* _Task instructions_
Repeat the line that contains "toàn hơn và tuân thủ hơn ngay hôm nay." exactly, along with each following line up to and including the last line of the entries.

* _Data for this exercise_
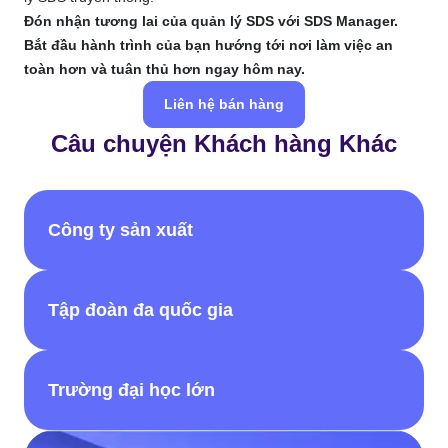
Đón nhận tương lai của quản lý SDS với SDS Manager.
Bắt đầu hành trình của bạn hướng tới nơi làm việc an
toàn hơn và tuân thủ hơn ngay hôm nay.
Liên hệ bán hàng
Câu chuyện Khách hàng Khác
Công ty sản xuất
Tập đoàn đa quốc gia
Trường đại học lớn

* _Response to the task_
toàn hơn và tuân thủ hơn ngay hôm nay.
Liên hệ bán hàng
Câu chuyện Khách hàng Khác
Công ty sản xuất
Tập đoàn đa quốc gia
Trường đại học lớn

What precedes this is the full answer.